When that step works, the customer asks what you recommend. They start the solution conversation because they already understand why it matters.

When it gets skipped — when a tech moves straight from diagnosis to recommendation — the customer has no internal reason to say yes. The solution sounds like an upsell because the problem never felt real first. And when customers don't feel the problem, they negotiate on price because that's the only thing left to push on.

This is a communication sequence problem, not a technical one. Techs know what's wrong with the equipment. The gap is understanding that the customer's "why" has to come before the contractor's "what."

3. The tech is handling objections at the close instead of before it.

Objections don't appear at the end of a call. They've been sitting there the entire time, waiting for a price to attach to.

The difference between a tech who discounts and one who doesn't usually comes down to whether they surfaced those objections early enough to address them — or waited until the close, when the only lever left is price.

One reframe that works: "Which option would you choose if price wasn't a factor?" Ask it early. What it tells you is whether the hesitation is actually about money, or whether it's about something else — trust, timing, uncertainty about whether the recommendation is right for them. When you know what the objection really is, you can address it. When you only know they said no, you drop the price.

Role-playing six common objections until the responses are automatic isn't extra credit. It's the whole game.

The structural fix most operators don't try

There's a process change that removes the discount reflex at the root.

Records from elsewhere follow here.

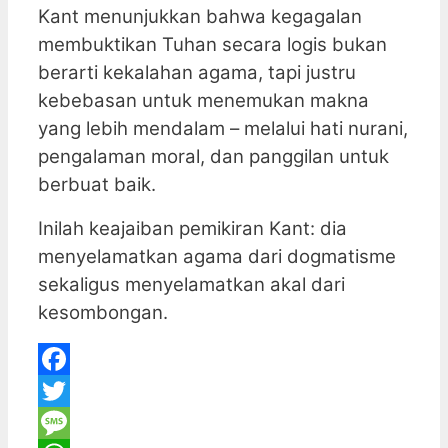
Kant menunjukkan bahwa kegagalan
membuktikan Tuhan secara logis bukan
berarti kekalahan agama, tapi justru
kebebasan untuk menemukan makna
yang lebih mendalam – melalui hati nurani,
pengalaman moral, dan panggilan untuk
berbuat baik.
Inilah keajaiban pemikiran Kant: dia
menyelamatkan agama dari dogmatisme
sekaligus menyelamatkan akal dari
kesombongan.
Facebook
Twitter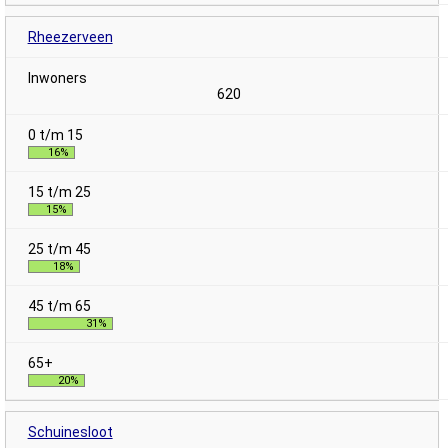
Rheezerveen
620
16%
15%
18%
31%
20%
Schuinesloot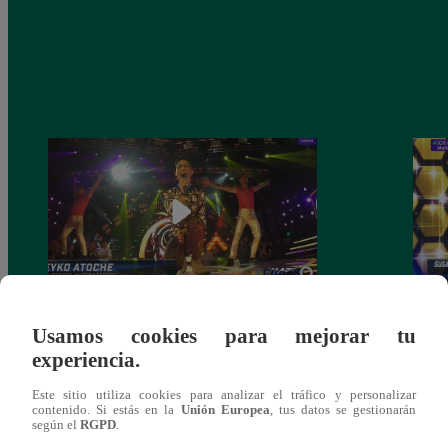
Fiesta latina: Mira el gran reto que
Los C
Usamos cookies para mejorar tu
cumplieron los finalistas este sábado
de no
experiencia.
comp
Este sitio utiliza cookies para analizar el tráfico y personalizar
contenido. Si estás en la
Unión Europea
, tus datos se gestionarán
según el
RGPD
.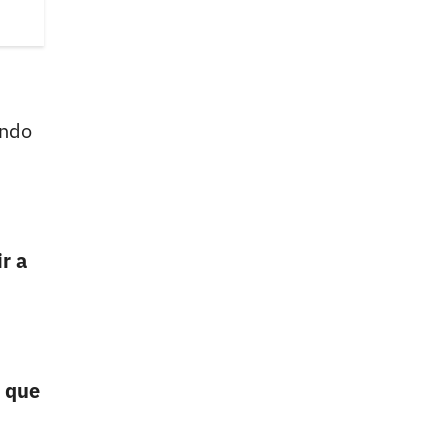
ondo
r a
ó que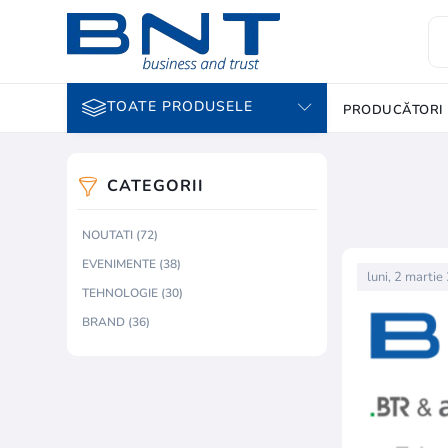
TOATE PRODUSELE
PRODUCĂTORI
CATEGORII
NOUTATI (72)
EVENIMENTE (38)
luni, 2 marti
TEHNOLOGIE (30)
BRAND (36)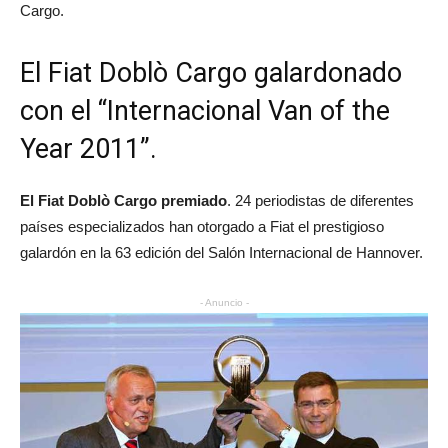
Cargo.
El
Fiat Doblò Cargo
galardonado
con el “Internacional Van of the
Year 2011”.
El Fiat Doblò Cargo premiado
. 24 periodistas de diferentes
países especializados han otorgado a Fiat el prestigioso
galardón en la 63 edición del Salón Internacional de Hannover.
- Anuncio -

Take pricing out of the technician's hands.

When a tech handles both the diagnosis and the close, they're carrying two roles that work against each other. The diagnostic role is about trust — being the neutral expert who tells the customer what's actually going on. The sales role introduces an incentive that customers can feel even when nobody says it out loud. The tech becomes, in the customer's mind, someone with a stake in the recommendation. That's where price resistance starts.

Split the two. Tech handles the relationship and the diagnosis. A separate sales person handles pricing — usually by phone. The tech stays in the trusted advisor role. The price conversation happens with someone who isn't standing in the customer's living room.

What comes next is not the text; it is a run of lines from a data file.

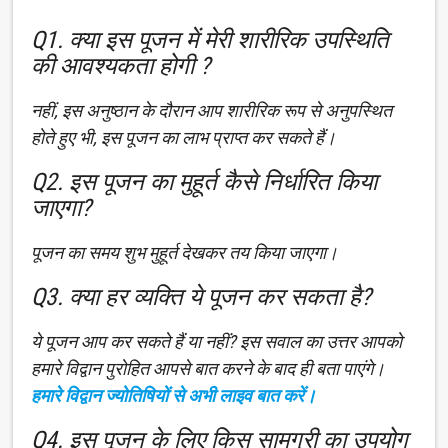
Q1. क्या इस पूजन में मेरी शारीरिक उपस्थिति
की आवश्यकता होगी ?
नहीं, इस अनुष्ठान के दौरान आप शारीरिक रूप से अनुपस्थित
होते हुए भी, इस पूजन का लाभ प्राप्त कर सकते हैं।
Q2. इस पूजन का मुहूर्त कैसे निर्धारित किया
जाएगा?
पूजन का समय शुभ मुहूर्त देखकर तय किया जाएगा।
Q3. क्या हर व्यक्ति ये पूजन कर सकता है?
ये पूजन आप कर सकते हैं या नहीं? इस सवाल का उत्तर आपको
हमारे विद्वान पुरोहित आपसे बात करने के बाद ही बता पाएंगे।
हमारे विद्वान ज्योतिषियों से अभी लाइव बात करें।
Q4. इस पूजन के लिए किस सामग्री का उपयोग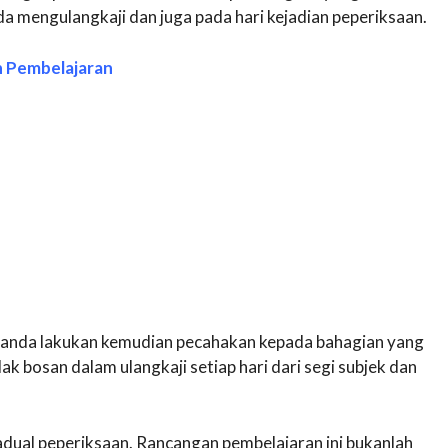
a mengulangkaji dan juga pada hari kejadian peperiksaan.
n Pembelajaran
 anda lakukan kemudian pecahakan kepada bahagian yang
dak bosan dalam ulangkaji setiap hari dari segi subjek dan
dual peperiksaan. Rancangan pembelajaran ini bukanlah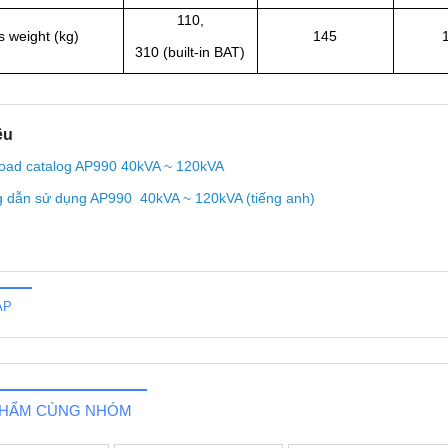
110,
 weight (kg)
145
310 (built-in BAT)
ệu
oad catalog AP990 40kVA ~ 120kVA
 dẫn sử dụng AP990 40kVA ~ 120kVA (tiếng anh)
ÁP
PHẨM CÙNG NHÓM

And here's the side benefit nobody talks about: the tech can't quietly downgrade the recommendation anymore, because they're no longer the one presenting options. The pre-judging problem gets solved structurally, not through willpower.

In practice, one operator's call-by-call system eliminated the good cop/bad cop dynamic entirely. The tech didn't have to be the one delivering a number the customer might resist. That tension was gone. And the jobs that used to get undersold or talked down — those started closing at full value.

When the pattern keeps coming back

If discounting is persistent even after the training focus, it usually points to one of two things.

First: the training isn't being reinforced consistently. Reviewing calls — not just completed jobs, but actual conversations — is how you find where things go sideways. Morning sessions that work through what the tech said, how the customer responded, where the close fell apart. Role-playing until the objection responses are automatic, not something the tech improvises under pressure in someone's living room.

Second: the wrong person is in the role. A tech who came up in a "fix and go" culture — who genuinely believes offering replacement options is pushing customers toward things they don't need — will underrecommend regardless of the script. That's a hiring problem, and it almost always surfaces in the interview if you present the right scenarios.

"Are you open to being coached to a different way?" is a better filter than most operators realize. The answer tells you more than the resume.

 

 

Discounting will always be an option. The goal isn't to ban it - it's to make it unnecessary so often that it becomes the exception. That shift doesn't happen at the price book. It happens in training, in call structure, and in how clearly a technician understands that their job is to communicate value, not pre-decide what the customer will spend.